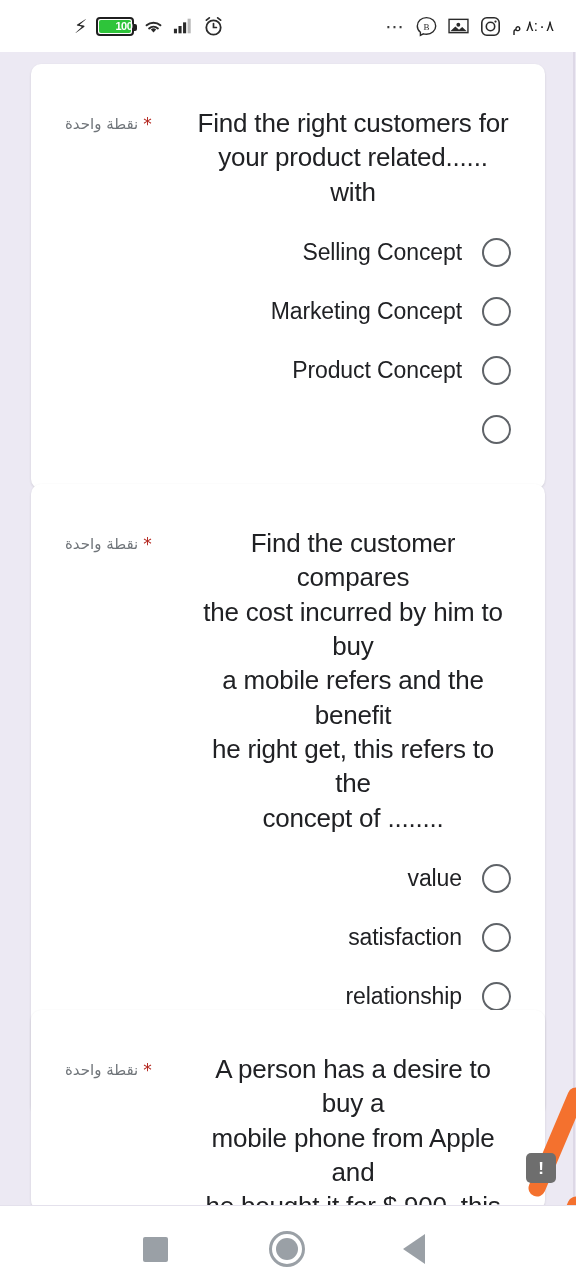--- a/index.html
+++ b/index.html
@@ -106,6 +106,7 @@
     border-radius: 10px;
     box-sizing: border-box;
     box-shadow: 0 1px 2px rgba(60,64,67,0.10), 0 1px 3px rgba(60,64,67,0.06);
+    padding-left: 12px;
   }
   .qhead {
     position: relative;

───

Return the entries verbatim, pictures excluded.

--- a/index.html
+++ b/index.html
@@ -106,6 +106,7 @@
     border-radius: 10px;
     box-sizing: border-box;
     box-shadow: 0 1px 2px rgba(60,64,67,0.10), 0 1px 3px rgba(60,64,67,0.06);
+    padding-left: 12px;
   }
   .qhead {
     position: relative;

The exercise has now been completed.